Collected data
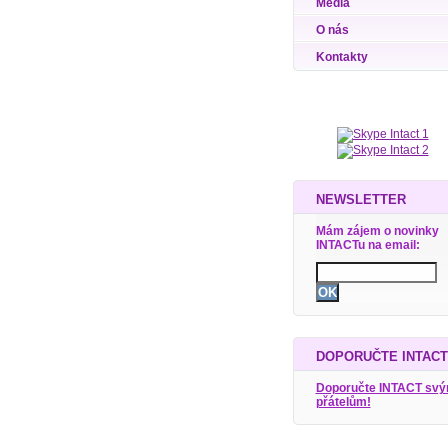
Média
O nás
Kontakty
NEWSLETTER
Mám zájem o novinky
INTACTu na email:
DOPORUČTE INTACT
Doporučte INTACT sv
přátelům!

◆ To do
Quote every line of text from the records word for word, and leave the pictures out of your answer.

◆ Response to the task
Média
O nás
Kontakty
NEWSLETTER
Mám zájem o novinky
INTACTu na email:
DOPORUČTE INTACT
Doporučte INTACT sv
přátelům!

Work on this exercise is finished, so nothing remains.